この本を手にとった人も、この本を通して、こんなふうな生き方をしたい、こんなふうな私になりたいといった願いが少しでも描けると良いなと思っています。ジェンダーのとびらを開くということは、「自分らしく生きること」の探究の始まりだと考えるからです。
さて、長崎大学にもダイバーシティ推進センターがあります。当センターも、長崎大学で働いたり、学んだりしているすべての人が、その人らしい力を発揮できるようサポートしたいと考えています。そのために、様々な取り組みをしています。例えば、この4月に発行された『LGBT+ガイドライン』の改訂版は、学内の制度だけではなく、LGBT+に関する基本的な理解や多様性を大事にした表現ガイドを盛り込んだ内容になっています。また、「ダイバーシティ推進学習プログラム」を開講しています。

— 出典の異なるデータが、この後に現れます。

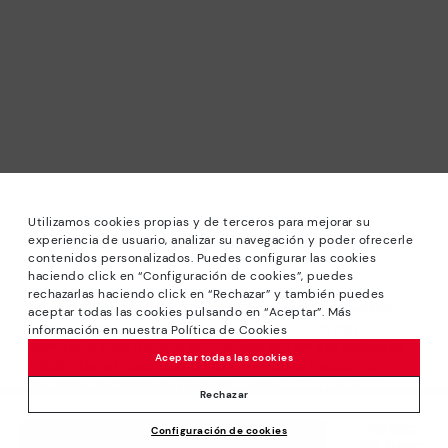
Utilizamos cookies propias y de terceros para mejorar su
experiencia de usuario, analizar su navegación y poder ofrecerle
contenidos personalizados. Puedes configurar las cookies
haciendo click en “Configuración de cookies”, puedes
rechazarlas haciendo click en “Rechazar” y también puedes
*PETITS PRIX: Jusqu’à -40% sur les modèles de la saison.
aceptar todas las cookies pulsando en “Aceptar”. Más
Réductions sur les produits sélectionnés. Offre non
información en nuestra Política de Cookies
cumulable avec d’autres promotions ou remises spéciales.
Aceptar todas las cookies
Valable dans la boutique en ligne www.pikolinos.com ainsi
que dans les magasins Pikolinos. Jusqu’à 23 h 59 CEST
Rechazar
(Brussels, Copenhagen, Madrid, Paris) du 31/08/2026.
199,95€
Prix ​​réduit de
Configuración de cookies
AJOUTER AU PANIER
*Jusqu’à -50% Réductions Extra Outlet. Réductions sur
179,95€
à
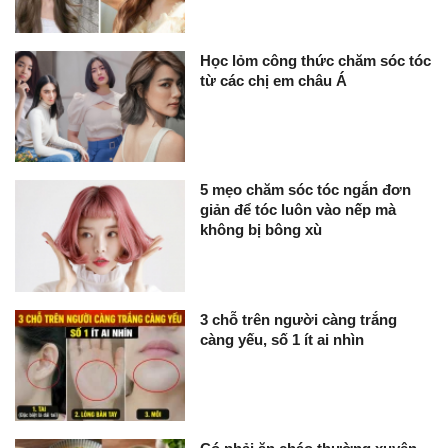
Học lỏm công thức chăm sóc tóc
từ các chị em châu Á
5 mẹo chăm sóc tóc ngắn đơn
giản để tóc luôn vào nếp mà
không bị bông xù
3 chỗ trên người càng trắng
càng yếu, số 1 ít ai nhìn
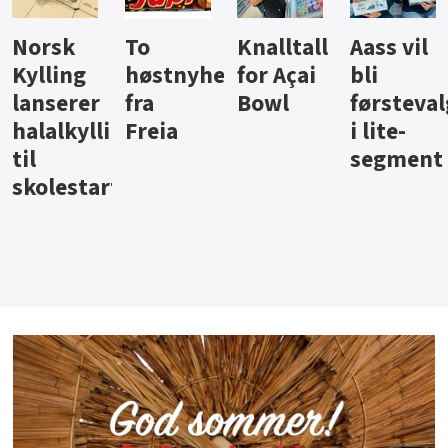
Knalltall
Aass vil
Brus og
Hard
ter
for Açai
bli
jus fra
iste fra
Bowl
førstevalg
Berentsen
Hansa
i lite-
segment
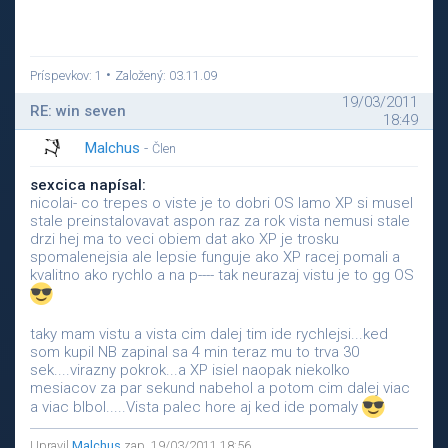
•
Príspevkov: 1
Založený: 03.11.09
19/03/2011
RE: win seven
18:49
Malchus
-
Člen
sexcica napísal:
nicolai- co trepes o viste je to dobri OS lamo XP si musel
stale preinstalovavat aspon raz za rok vista nemusi stale
drzi hej ma to veci obiem dat ako XP je trosku
spomalenejsia ale lepsie funguje ako XP racej pomali a
kvalitno ako rychlo a na p---- tak neurazaj vistu je to gg OS
taky mam vistu a vista cim dalej tim ide rychlejsi...ked
som kupil NB zapinal sa 4 min teraz mu to trva 30
sek....virazny pokrok...a XP isiel naopak niekolko
mesiacov za par sekund nabehol a potom cim dalej viac
a viac blbol.....Vista palec hore aj ked ide pomaly
Upravil
Malchus
zap. 19/03/2011 18:56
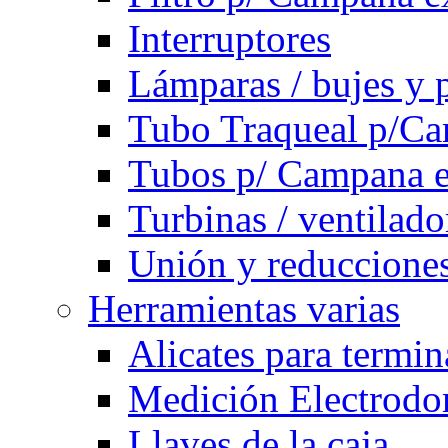
Interruptores
Lámparas / bujes y 
Tubo Traqueal p/C
Tubos p/ Campana e
Turbinas / ventilado
Unión y reducciones
Herramientas varias
Alicates para termi
Medición Electrodom
Llaves de la caja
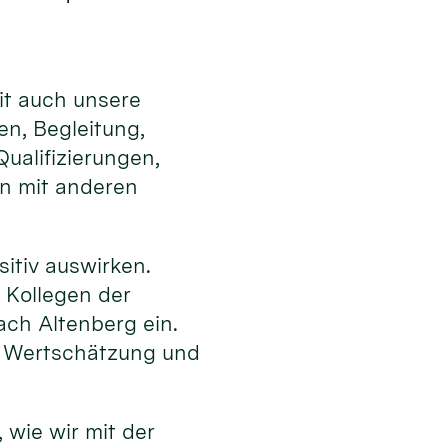
it auch unsere
en, Begleitung,
ualifizierungen,
en mit anderen
sitiv auswirken.
 Kollegen der
ch Altenberg ein.
h Wertschätzung und
 wie wir mit der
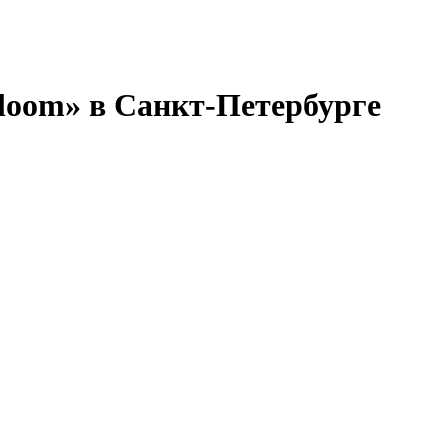
Bloom» в Санкт-Петербурге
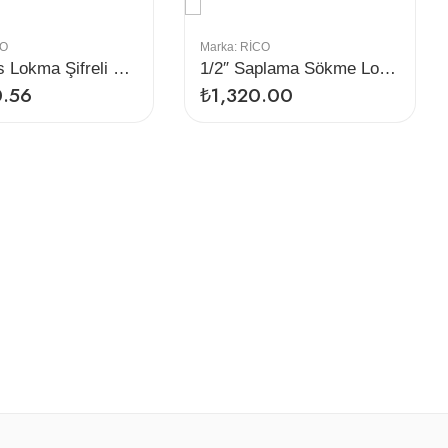
CO
Marka:
RİCO
1/2 Twits Lokma Şifreli Yalama Sökme Takımı Seti
1/2″ Saplama Sökme Lokma Seti
0.56
₺
1,320.00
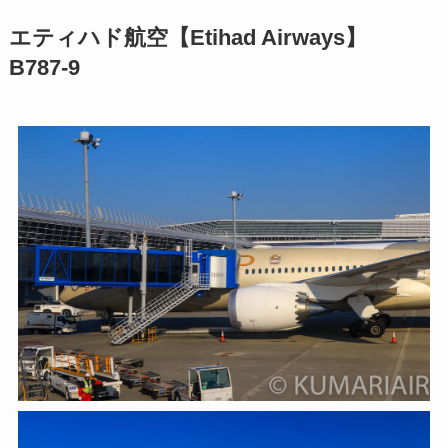
エティハド航空【Etihad Airways】
B787-9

e-learningや月1のセミナーによってダイバーシティについての理解を深めます。12月には市民公開講座の開催を予定し、大学だけではなく地域の一般の方々とも一緒に学ぶ機会を設けています。そして、様々な支援制度(介護と仕事の両立支援、ワークライフバランスの支援等)によって、どんな状況の人も、この大学で働き続けられることを応援しています。
長崎という多様性を受け入れてきた歴史のある地域の大学ならではの多様性の尊重の実現の仕方があるのではないかと思っています。